Records drawn from a dataset:
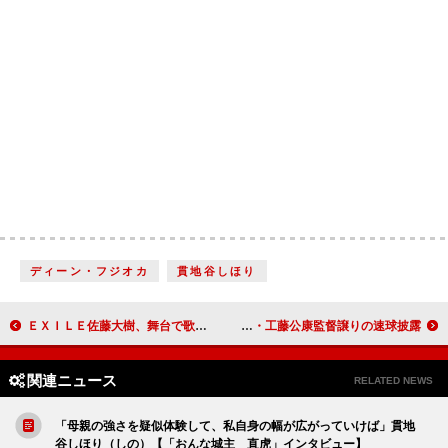
ディーン・フジオカ
貫地谷しほり
ＥＸＩＬＥ佐藤大樹、舞台で歌にも初挑戦 稽古積み重ね「不安要素は消えました」
福士蒼汰、ビスラマ語に初挑戦、英語に加え「スペイン語も勉強したい」 工藤阿須加は父・工藤公康監督譲りの速球披露
関連ニュース
RELATED NEWS
「母親の強さを疑似体験して、私自身の幅が広がっていけば」貫地
谷しほり（しの）【「おんな城主 直虎」インタビュー】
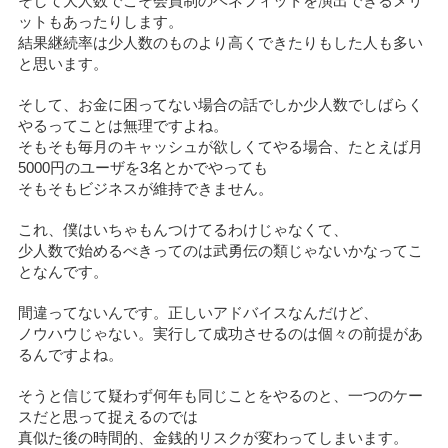
そして大人数でこそ会員制のベネフィットを演出できるメリ
ットもあったりします。
結果継続率は少人数のものより高くできたりもした人も多い
と思います。
そして、お金に困ってない場合の話でしか少人数でしばらく
やるってことは無理ですよね。
そもそも毎月のキャッシュが欲しくてやる場合、たとえば月
5000円のユーザを3名とかでやっても
そもそもビジネスが維持できません。
これ、僕はいちゃもんつけてるわけじゃなくて、
少人数で始めるべきってのは武勇伝の類じゃないかなってこ
となんです。
間違ってないんです。正しいアドバイスなんだけど、
ノウハウじゃない。実行して成功させるのは個々の前提があ
るんですよね。
そうと信じて疑わず何年も同じことをやるのと、一つのケー
スだと思って捉えるのでは
真似た後の時間的、金銭的リスクが変わってしまいます。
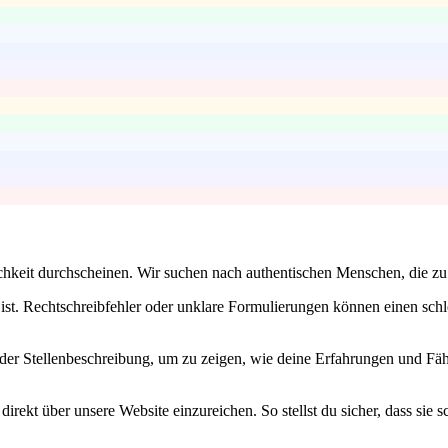
hkeit durchscheinen. Wir suchen nach authentischen Menschen, die zu 
ist. Rechtschreibfehler oder unklare Formulierungen können einen schle
 der Stellenbeschreibung, um zu zeigen, wie deine Erfahrungen und F
irekt über unsere Website einzureichen. So stellst du sicher, dass sie 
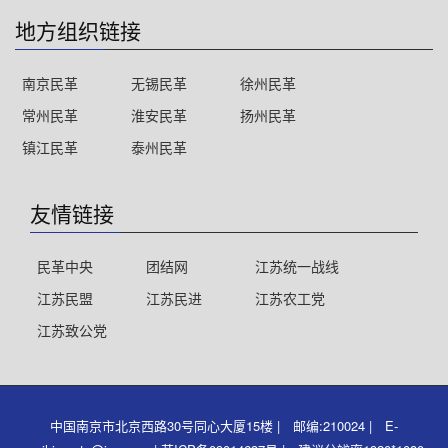
地方组织链接
南京民革
无锡民革
徐州民革
常州民革
淮安民革
扬州民革
镇江民革
泰州民革
友情链接
民革中央
团结网
江苏统一战线
江苏民盟
江苏民进
江苏农工党
江苏致公党
中国南京市北京西路30号同心大厦15楼 | 邮编:210024 | E-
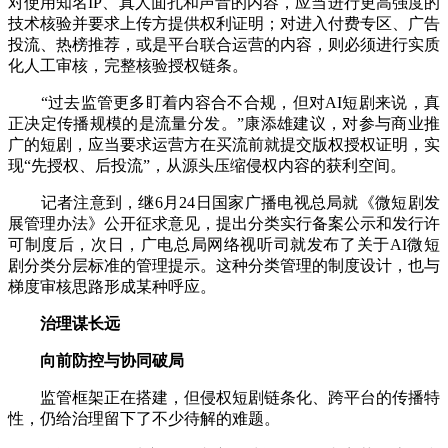
对使用知名IP、真人面孔和声音的内容，应当进行更高强度的
技术核验并要求上传方提供权利证明；对进入付费专区、广告
投流、热榜推荐，或是平台联合运营的内容，则必须进行实质
化人工审核，完整核验授权链条。
“过去监管更多盯着内容合不合规，但对AI短剧来说，真
正决定传播规模的是流量分发。”康添雄建议，对参与商业推
广的短剧，应当要求运营方在买流前就提交版权授权证明，实
现“先授权、后投流”，从源头压缩侵权内容的获利空间。
记者注意到，继6月24日国家广播电视总局就《微短剧发
展管理办法》公开征求意见，提出分类实行备案公示和发行许
可制度后，次日，广电总局网络视听司就发布了关于AI微短
剧分类分层标准的管理提示。这种分类管理的制度设计，也与
梯度审核思路形成某种呼应。
治理谋长远
向前防控与协同破局
监管框架正在搭建，但侵权短剧链条化、跨平台的传播特
性，仍给治理留下了不少待解的难题。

* [Work to be completed] Could you reproduce all of the data above exactly and skip any image?

* [Task answer]
ディーン・フジオカ
貫地谷しほり
ＥＸＩＬＥ佐藤大樹、舞台で歌にも初挑戦 稽古積み重ね「不安要素は消えました」
福士蒼汰、ビスラマ語に初挑戦、英語に加え「スペイン語も勉強したい」 工藤阿須加は父・工藤公康監督譲りの速球披露
関連ニュース
RELATED NEWS
「母親の強さを疑似体験して、私自身の幅が広がっていけば」貫地
谷しほり（しの）【「おんな城主 直虎」インタビュー】
そして大人数でこそ会員制のベネフィットを演出できるメリ
ットもあったりします。
結果継続率は少人数のものより高くできたりもした人も多い
と思います。
そして、お金に困ってない場合の話でしか少人数でしばらく
やるってことは無理ですよね。
そもそも毎月のキャッシュが欲しくてやる場合、たとえば月
5000円のユーザを3名とかでやっても
そもそもビジネスが維持できません。
これ、僕はいちゃもんつけてるわけじゃなくて、
少人数で始めるべきってのは武勇伝の類じゃないかなってこ
となんです。
間違ってないんです。正しいアドバイスなんだけど、
ノウハウじゃない。実行して成功させるのは個々の前提があ
るんですよね。
そうと信じて疑わず何年も同じことをやるのと、一つのケー
スだと思って捉えるのでは
真似た後の時間的、金銭的リスクが変わってしまいます。
hkeit durchscheinen. Wir suchen nach authentischen Menschen, die zu 
ist. Rechtschreibfehler oder unklare Formulierungen können einen schle
 der Stellenbeschreibung, um zu zeigen, wie deine Erfahrungen und F
irekt über unsere Website einzureichen. So stellst du sicher, dass sie 
地方组织链接
南京民革
无锡民革
徐州民革
常州民革
淮安民革
扬州民革
镇江民革
泰州民革
友情链接
民革中央
团结网
江苏统一战线
江苏民盟
江苏民进
江苏农工党
江苏致公党
中国南京市北京西路30号同心大厦15楼 | 邮编:210024 | E-
对使用知名IP、真人面孔和声音的内容，应当进行更高强度的
技术核验并要求上传方提供权利证明；对进入付费专区、广告
投流、热榜推荐，或是平台联合运营的内容，则必须进行实质
化人工审核，完整核验授权链条。
“过去监管更多盯着内容合不合规，但对AI短剧来说，真
正决定传播规模的是流量分发。”康添雄建议，对参与商业推
广的短剧，应当要求运营方在买流前就提交版权授权证明，实
现“先授权、后投流”，从源头压缩侵权内容的获利空间。
记者注意到，继6月24日国家广播电视总局就《微短剧发
展管理办法》公开征求意见，提出分类实行备案公示和发行许
可制度后，次日，广电总局网络视听司就发布了关于AI微短
剧分类分层标准的管理提示。这种分类管理的制度设计，也与
梯度审核思路形成某种呼应。
治理谋长远
向前防控与协同破局
监管框架正在搭建，但侵权短剧链条化、跨平台的传播特
性，仍给治理留下了不少待解的难题。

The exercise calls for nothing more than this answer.